WHAT TO DO — From the first line to the last, reproduce the material exactly.

SUPPLIED RECORDS —
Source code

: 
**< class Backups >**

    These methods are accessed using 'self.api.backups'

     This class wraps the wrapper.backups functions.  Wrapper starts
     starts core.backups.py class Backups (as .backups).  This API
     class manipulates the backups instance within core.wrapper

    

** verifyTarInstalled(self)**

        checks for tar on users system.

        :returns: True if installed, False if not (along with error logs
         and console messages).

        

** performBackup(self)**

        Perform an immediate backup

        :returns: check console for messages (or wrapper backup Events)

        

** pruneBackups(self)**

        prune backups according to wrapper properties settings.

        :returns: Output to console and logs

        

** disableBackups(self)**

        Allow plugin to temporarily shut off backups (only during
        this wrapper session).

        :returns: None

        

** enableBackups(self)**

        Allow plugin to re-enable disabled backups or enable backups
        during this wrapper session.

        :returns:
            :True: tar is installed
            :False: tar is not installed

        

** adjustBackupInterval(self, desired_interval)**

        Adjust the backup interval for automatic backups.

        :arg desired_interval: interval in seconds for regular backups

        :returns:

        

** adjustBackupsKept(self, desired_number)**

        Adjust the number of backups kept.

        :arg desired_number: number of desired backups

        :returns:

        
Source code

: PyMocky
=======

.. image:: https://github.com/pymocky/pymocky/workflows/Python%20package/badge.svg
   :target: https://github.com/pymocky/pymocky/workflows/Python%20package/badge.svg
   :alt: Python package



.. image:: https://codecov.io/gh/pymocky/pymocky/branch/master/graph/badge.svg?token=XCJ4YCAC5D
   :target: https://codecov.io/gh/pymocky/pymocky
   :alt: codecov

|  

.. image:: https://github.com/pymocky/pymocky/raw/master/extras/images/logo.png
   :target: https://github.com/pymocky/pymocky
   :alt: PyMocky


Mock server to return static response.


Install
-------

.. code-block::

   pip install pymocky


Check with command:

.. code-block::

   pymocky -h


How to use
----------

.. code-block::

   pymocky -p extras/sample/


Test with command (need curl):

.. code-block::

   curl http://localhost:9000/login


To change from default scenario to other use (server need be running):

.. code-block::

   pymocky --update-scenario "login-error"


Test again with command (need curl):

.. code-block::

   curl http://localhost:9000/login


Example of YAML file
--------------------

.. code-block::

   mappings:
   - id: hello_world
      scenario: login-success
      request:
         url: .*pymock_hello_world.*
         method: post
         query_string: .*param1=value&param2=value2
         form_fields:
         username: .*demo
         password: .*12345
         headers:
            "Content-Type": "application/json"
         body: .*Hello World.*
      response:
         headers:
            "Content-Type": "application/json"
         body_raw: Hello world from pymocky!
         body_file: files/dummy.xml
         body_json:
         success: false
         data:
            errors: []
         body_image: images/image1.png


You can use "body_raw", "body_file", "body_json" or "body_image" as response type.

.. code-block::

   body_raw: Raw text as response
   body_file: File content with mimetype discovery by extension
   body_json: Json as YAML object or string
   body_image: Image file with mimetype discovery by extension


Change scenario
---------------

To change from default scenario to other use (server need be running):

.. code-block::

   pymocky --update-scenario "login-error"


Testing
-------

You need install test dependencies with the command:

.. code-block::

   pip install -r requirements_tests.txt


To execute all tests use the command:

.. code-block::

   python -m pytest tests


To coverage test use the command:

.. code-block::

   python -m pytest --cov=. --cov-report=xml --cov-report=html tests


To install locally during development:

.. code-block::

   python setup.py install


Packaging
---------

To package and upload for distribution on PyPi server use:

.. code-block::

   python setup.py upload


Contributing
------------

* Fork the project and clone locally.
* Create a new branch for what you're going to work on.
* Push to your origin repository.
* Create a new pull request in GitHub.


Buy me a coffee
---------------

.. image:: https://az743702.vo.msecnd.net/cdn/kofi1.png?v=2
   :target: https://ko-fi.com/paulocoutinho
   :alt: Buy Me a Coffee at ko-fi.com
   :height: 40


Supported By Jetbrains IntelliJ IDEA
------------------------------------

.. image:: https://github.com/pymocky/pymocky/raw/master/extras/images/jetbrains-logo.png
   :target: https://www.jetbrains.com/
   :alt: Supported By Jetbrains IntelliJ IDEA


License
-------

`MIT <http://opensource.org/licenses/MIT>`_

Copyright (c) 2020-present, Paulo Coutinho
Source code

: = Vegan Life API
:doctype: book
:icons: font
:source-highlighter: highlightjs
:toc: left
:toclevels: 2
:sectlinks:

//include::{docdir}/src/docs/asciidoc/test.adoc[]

EXERCISE SOLUTION —
Source code

: 
**< class Backups >**

    These methods are accessed using 'self.api.backups'

     This class wraps the wrapper.backups functions.  Wrapper starts
     starts core.backups.py class Backups (as .backups).  This API
     class manipulates the backups instance within core.wrapper

    

** verifyTarInstalled(self)**

        checks for tar on users system.

        :returns: True if installed, False if not (along with error logs
         and console messages).

        

** performBackup(self)**

        Perform an immediate backup

        :returns: check console for messages (or wrapper backup Events)

        

** pruneBackups(self)**

        prune backups according to wrapper properties settings.

        :returns: Output to console and logs

        

** disableBackups(self)**

        Allow plugin to temporarily shut off backups (only during
        this wrapper session).

        :returns: None

        

** enableBackups(self)**

        Allow plugin to re-enable disabled backups or enable backups
        during this wrapper session.

        :returns:
            :True: tar is installed
            :False: tar is not installed

        

** adjustBackupInterval(self, desired_interval)**

        Adjust the backup interval for automatic backups.

        :arg desired_interval: interval in seconds for regular backups

        :returns:

        

** adjustBackupsKept(self, desired_number)**

        Adjust the number of backups kept.

        :arg desired_number: number of desired backups

        :returns:

        
Source code

: PyMocky
=======

.. image:: https://github.com/pymocky/pymocky/workflows/Python%20package/badge.svg
   :target: https://github.com/pymocky/pymocky/workflows/Python%20package/badge.svg
   :alt: Python package



.. image:: https://codecov.io/gh/pymocky/pymocky/branch/master/graph/badge.svg?token=XCJ4YCAC5D
   :target: https://codecov.io/gh/pymocky/pymocky
   :alt: codecov

|  

.. image:: https://github.com/pymocky/pymocky/raw/master/extras/images/logo.png
   :target: https://github.com/pymocky/pymocky
   :alt: PyMocky


Mock server to return static response.


Install
-------

.. code-block::

   pip install pymocky


Check with command:

.. code-block::

   pymocky -h


How to use
----------

.. code-block::

   pymocky -p extras/sample/


Test with command (need curl):

.. code-block::

   curl http://localhost:9000/login


To change from default scenario to other use (server need be running):

.. code-block::

   pymocky --update-scenario "login-error"


Test again with command (need curl):

.. code-block::

   curl http://localhost:9000/login


Example of YAML file
--------------------

.. code-block::

   mappings:
   - id: hello_world
      scenario: login-success
      request:
         url: .*pymock_hello_world.*
         method: post
         query_string: .*param1=value&param2=value2
         form_fields:
         username: .*demo
         password: .*12345
         headers:
            "Content-Type": "application/json"
         body: .*Hello World.*
      response:
         headers:
            "Content-Type": "application/json"
         body_raw: Hello world from pymocky!
         body_file: files/dummy.xml
         body_json:
         success: false
         data:
            errors: []
         body_image: images/image1.png


You can use "body_raw", "body_file", "body_json" or "body_image" as response type.

.. code-block::

   body_raw: Raw text as response
   body_file: File content with mimetype discovery by extension
   body_json: Json as YAML object or string
   body_image: Image file with mimetype discovery by extension


Change scenario
---------------

To change from default scenario to other use (server need be running):

.. code-block::

   pymocky --update-scenario "login-error"


Testing
-------

You need install test dependencies with the command:

.. code-block::

   pip install -r requirements_tests.txt


To execute all tests use the command:

.. code-block::

   python -m pytest tests


To coverage test use the command:

.. code-block::

   python -m pytest --cov=. --cov-report=xml --cov-report=html tests


To install locally during development:

.. code-block::

   python setup.py install


Packaging
---------

To package and upload for distribution on PyPi server use:

.. code-block::

   python setup.py upload


Contributing
------------

* Fork the project and clone locally.
* Create a new branch for what you're going to work on.
* Push to your origin repository.
* Create a new pull request in GitHub.


Buy me a coffee
---------------

.. image:: https://az743702.vo.msecnd.net/cdn/kofi1.png?v=2
   :target: https://ko-fi.com/paulocoutinho
   :alt: Buy Me a Coffee at ko-fi.com
   :height: 40


Supported By Jetbrains IntelliJ IDEA
------------------------------------

.. image:: https://github.com/pymocky/pymocky/raw/master/extras/images/jetbrains-logo.png
   :target: https://www.jetbrains.com/
   :alt: Supported By Jetbrains IntelliJ IDEA


License
-------

`MIT <http://opensource.org/licenses/MIT>`_

Copyright (c) 2020-present, Paulo Coutinho
Source code

: = Vegan Life API
:doctype: book
:icons: font
:source-highlighter: highlightjs
:toc: left
:toclevels: 2
:sectlinks:

//include::{docdir}/src/docs/asciidoc/test.adoc[]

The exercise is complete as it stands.